Mortimer Crescent, NW6
Kilburn
Mortimer Crescent is a notable street in Kilburn, full of literary connections.

Mortimer Crescent was built in 1854 and originally called Mortimer Road after Thomas Hill Mortimer, who was the solicitor for Fulk Greville Howard and then Colonel Arthur Upton, who owned the Greville Estate area. These were built as houses for wealthy and professional people.

Henley House school, nos. 6 & 7 Mortimer Road (later Crescent), Kilburn, had been unsuccessful before 1878 when John Vine Milne, father of the writer A. A. Milne, bought the goodwill. Numbers rose from c. 6 to 50 boys, aged 8 to 18, including 15 boarders. Milne’s family lived in one semi-detached house, the other being adapted for classrooms. H. G. Wells taught English, science, and drawing 1889-90 and admired Milne.

Although equipment was sparse and the school fell short of its intentions; the honour system for discipline was in advance of its time, and a new approach to mathematics proved successful for university entrance.

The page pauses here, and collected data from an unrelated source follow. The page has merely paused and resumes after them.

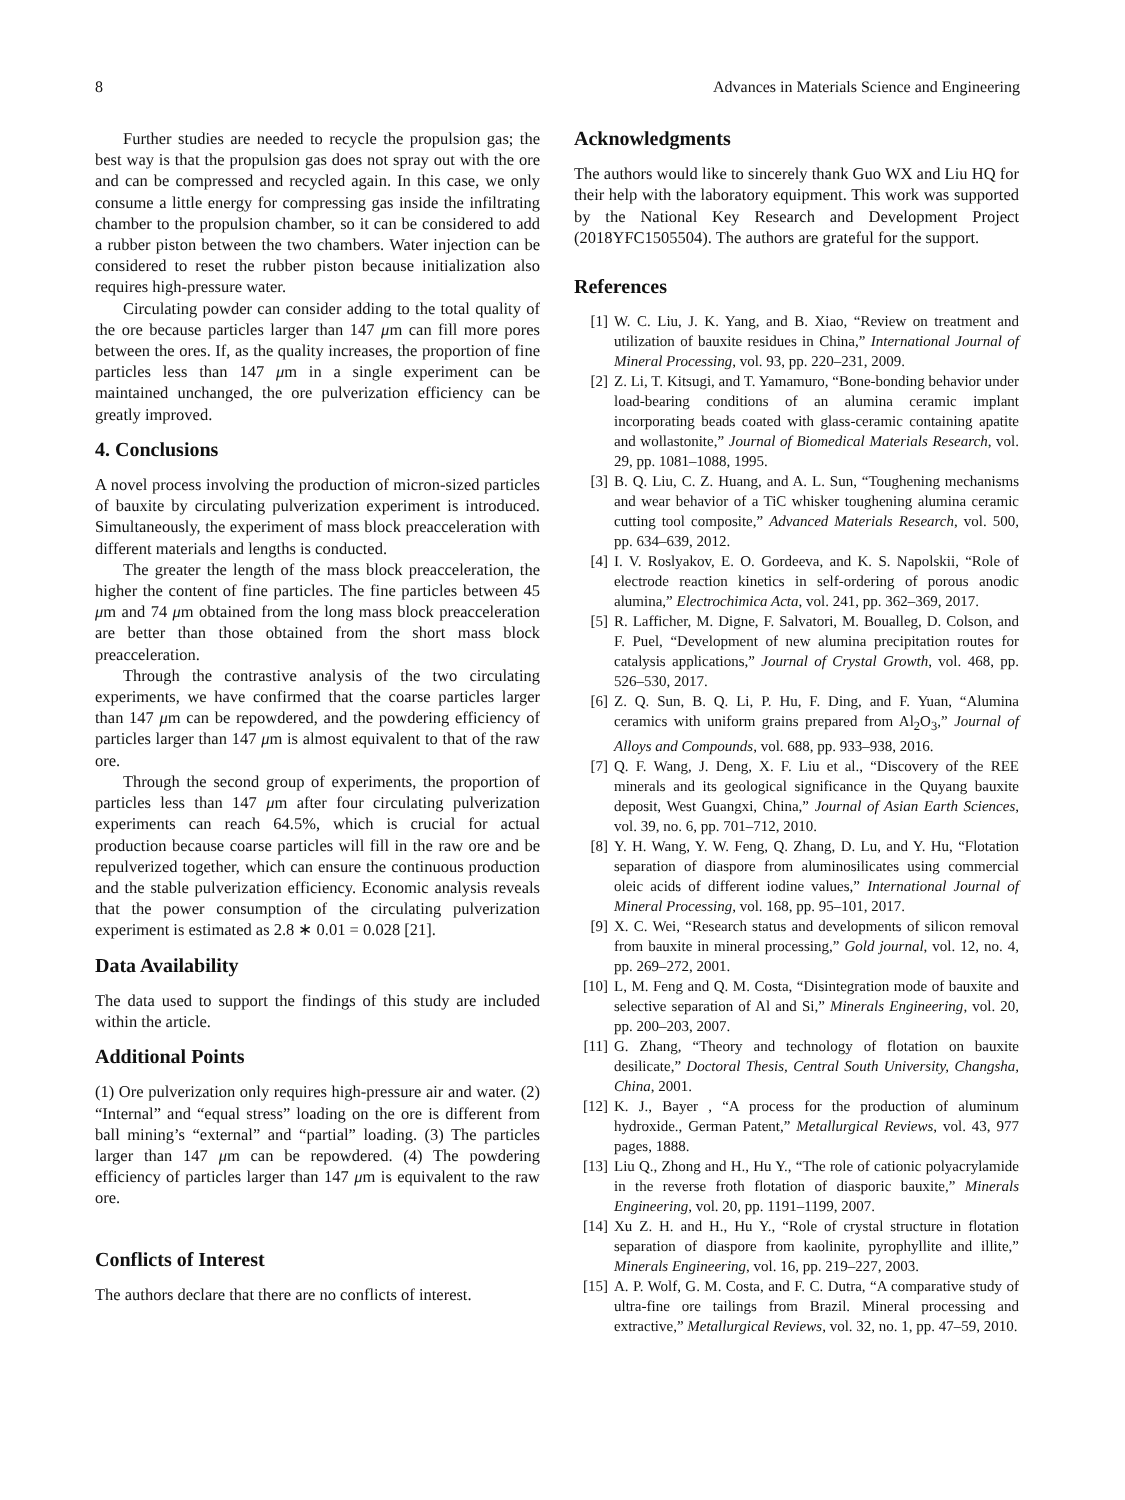8 Advances in Materials Science and Engineering
Further studies are needed to recycle the propulsion gas; the best way is that the propulsion gas does not spray out with the ore and can be compressed and recycled again. In this case, we only consume a little energy for compressing gas inside the infiltrating chamber to the propulsion chamber, so it can be considered to add a rubber piston between the two chambers. Water injection can be considered to reset the rubber piston because initialization also requires high-pressure water.
Circulating powder can consider adding to the total quality of the ore because particles larger than 147 μm can fill more pores between the ores. If, as the quality increases, the proportion of fine particles less than 147 μm in a single experiment can be maintained unchanged, the ore pulverization efficiency can be greatly improved.
4. Conclusions
A novel process involving the production of micron-sized particles of bauxite by circulating pulverization experiment is introduced. Simultaneously, the experiment of mass block preacceleration with different materials and lengths is conducted.
The greater the length of the mass block preacceleration, the higher the content of fine particles. The fine particles between 45 μm and 74 μm obtained from the long mass block preacceleration are better than those obtained from the short mass block preacceleration.
Through the contrastive analysis of the two circulating experiments, we have confirmed that the coarse particles larger than 147 μm can be repowdered, and the powdering efficiency of particles larger than 147 μm is almost equivalent to that of the raw ore.
Through the second group of experiments, the proportion of particles less than 147 μm after four circulating pulverization experiments can reach 64.5%, which is crucial for actual production because coarse particles will fill in the raw ore and be repulverized together, which can ensure the continuous production and the stable pulverization efficiency. Economic analysis reveals that the power consumption of the circulating pulverization experiment is estimated as 2.8 ∗ 0.01 = 0.028 [21].
Data Availability
The data used to support the findings of this study are included within the article.
Additional Points
(1) Ore pulverization only requires high-pressure air and water. (2) “Internal” and “equal stress” loading on the ore is different from ball mining’s “external” and “partial” loading. (3) The particles larger than 147 μm can be repowdered. (4) The powdering efficiency of particles larger than 147 μm is equivalent to the raw ore.
Conflicts of Interest
The authors declare that there are no conflicts of interest.
Acknowledgments
The authors would like to sincerely thank Guo WX and Liu HQ for their help with the laboratory equipment. This work was supported by the National Key Research and Development Project (2018YFC1505504). The authors are grateful for the support.
References
[1] W. C. Liu, J. K. Yang, and B. Xiao, “Review on treatment and utilization of bauxite residues in China,” International Journal of Mineral Processing, vol. 93, pp. 220–231, 2009.
[2] Z. Li, T. Kitsugi, and T. Yamamuro, “Bone-bonding behavior under load-bearing conditions of an alumina ceramic implant incorporating beads coated with glass-ceramic containing apatite and wollastonite,” Journal of Biomedical Materials Research, vol. 29, pp. 1081–1088, 1995.
[3] B. Q. Liu, C. Z. Huang, and A. L. Sun, “Toughening mechanisms and wear behavior of a TiC whisker toughening alumina ceramic cutting tool composite,” Advanced Materials Research, vol. 500, pp. 634–639, 2012.
[4] I. V. Roslyakov, E. O. Gordeeva, and K. S. Napolskii, “Role of electrode reaction kinetics in self-ordering of porous anodic alumina,” Electrochimica Acta, vol. 241, pp. 362–369, 2017.
[5] R. Lafficher, M. Digne, F. Salvatori, M. Boualleg, D. Colson, and F. Puel, “Development of new alumina precipitation routes for catalysis applications,” Journal of Crystal Growth, vol. 468, pp. 526–530, 2017.
[6] Z. Q. Sun, B. Q. Li, P. Hu, F. Ding, and F. Yuan, “Alumina ceramics with uniform grains prepared from Al<sub>2</sub>O<sub>3</sub>,” Journal of Alloys and Compounds, vol. 688, pp. 933–938, 2016.
[7] Q. F. Wang, J. Deng, X. F. Liu et al., “Discovery of the REE minerals and its geological significance in the Quyang bauxite deposit, West Guangxi, China,” Journal of Asian Earth Sciences, vol. 39, no. 6, pp. 701–712, 2010.
[8] Y. H. Wang, Y. W. Feng, Q. Zhang, D. Lu, and Y. Hu, “Flotation separation of diaspore from aluminosilicates using commercial oleic acids of different iodine values,” International Journal of Mineral Processing, vol. 168, pp. 95–101, 2017.
[9] X. C. Wei, “Research status and developments of silicon removal from bauxite in mineral processing,” Gold journal, vol. 12, no. 4, pp. 269–272, 2001.
[10] L, M. Feng and Q. M. Costa, “Disintegration mode of bauxite and selective separation of Al and Si,” Minerals Engineering, vol. 20, pp. 200–203, 2007.
[11] G. Zhang, “Theory and technology of flotation on bauxite desilicate,” Doctoral Thesis, Central South University, Changsha, China, 2001.
[12] K. J., Bayer , “A process for the production of aluminum hydroxide., German Patent,” Metallurgical Reviews, vol. 43, 977 pages, 1888.
[13] Liu Q., Zhong and H., Hu Y., “The role of cationic polyacrylamide in the reverse froth flotation of diasporic bauxite,” Minerals Engineering, vol. 20, pp. 1191–1199, 2007.
[14] Xu Z. H. and H., Hu Y., “Role of crystal structure in flotation separation of diaspore from kaolinite, pyrophyllite and illite,” Minerals Engineering, vol. 16, pp. 219–227, 2003.
[15] A. P. Wolf, G. M. Costa, and F. C. Dutra, “A comparative study of ultra-fine ore tailings from Brazil. Mineral processing and extractive,” Metallurgical Reviews, vol. 32, no. 1, pp. 47–59, 2010.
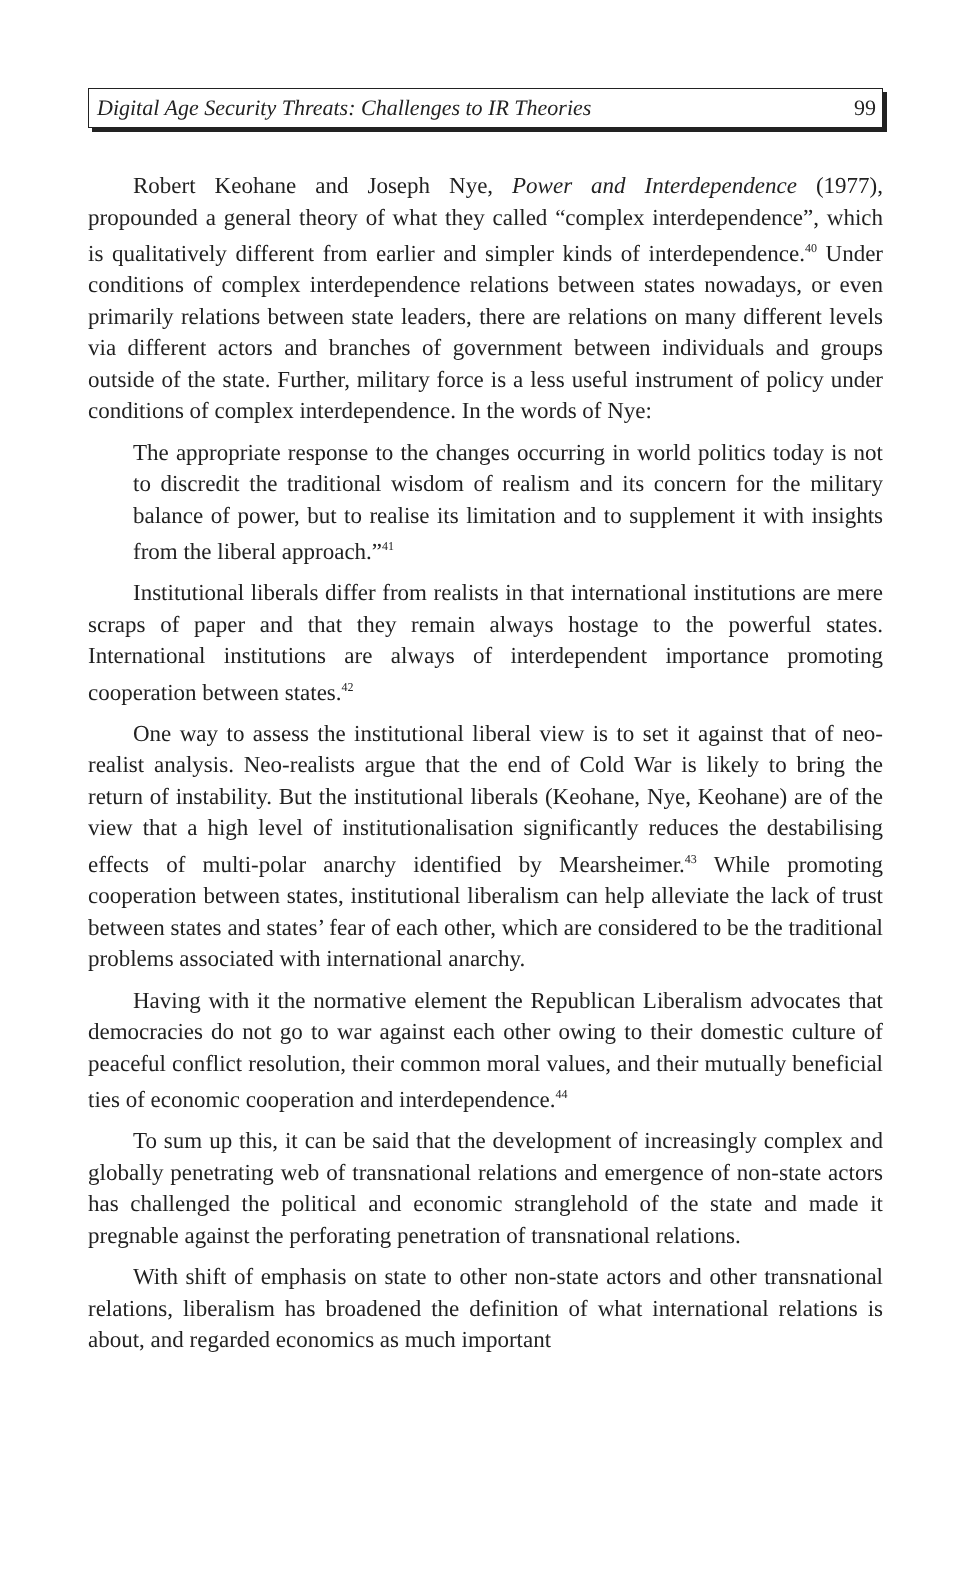Digital Age Security Threats: Challenges to IR Theories 99
Robert Keohane and Joseph Nye, Power and Interdependence (1977), propounded a general theory of what they called “complex interdependence”, which is qualitatively different from earlier and simpler kinds of interdependence.<sup>40</sup> Under conditions of complex interdependence relations between states nowadays, or even primarily relations between state leaders, there are relations on many different levels via different actors and branches of government between individuals and groups outside of the state. Further, military force is a less useful instrument of policy under conditions of complex interdependence. In the words of Nye:
The appropriate response to the changes occurring in world politics today is not to discredit the traditional wisdom of realism and its concern for the military balance of power, but to realise its limitation and to supplement it with insights from the liberal approach.”<sup>41</sup>
Institutional liberals differ from realists in that international institutions are mere scraps of paper and that they remain always hostage to the powerful states. International institutions are always of interdependent importance promoting cooperation between states.<sup>42</sup>
One way to assess the institutional liberal view is to set it against that of neo-realist analysis. Neo-realists argue that the end of Cold War is likely to bring the return of instability. But the institutional liberals (Keohane, Nye, Keohane) are of the view that a high level of institutionalisation significantly reduces the destabilising effects of multi-polar anarchy identified by Mearsheimer.<sup>43</sup> While promoting cooperation between states, institutional liberalism can help alleviate the lack of trust between states and states’ fear of each other, which are considered to be the traditional problems associated with international anarchy.
Having with it the normative element the Republican Liberalism advocates that democracies do not go to war against each other owing to their domestic culture of peaceful conflict resolution, their common moral values, and their mutually beneficial ties of economic cooperation and interdependence.<sup>44</sup>
To sum up this, it can be said that the development of increasingly complex and globally penetrating web of transnational relations and emergence of non-state actors has challenged the political and economic stranglehold of the state and made it pregnable against the perforating penetration of transnational relations.
With shift of emphasis on state to other non-state actors and other transnational relations, liberalism has broadened the definition of what international relations is about, and regarded economics as much important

Alfred Harmsworth was encouraged to start the school magazine in 1878, printed from 1881. Milne moved his school c. 1892 to Westgate-on-Sea in Kent.

On the Kilburn priory estate Hillsborough Court, a neo-Tudor block decorated with heraldic motifs in stone, was built for Greville Estates in Mortimer Crescent in 1933.

George Orwell lived in the street from 1941-44 at Kington House, an original Victorian terrace which was destroyed by a V1 flying bomb during the Second World War in 1944, while Orwell was living there.

A.A. Milne was also born and lived on the street and was taught by H.G. Wells.

In 1948 the L.C.C. began clearing the area between Greville Road and Mortimer Place and Crescent, which it replaced with the Mortimer Crescent estate, eight smallscale, brick blocks of flats, which were opened c. 1955.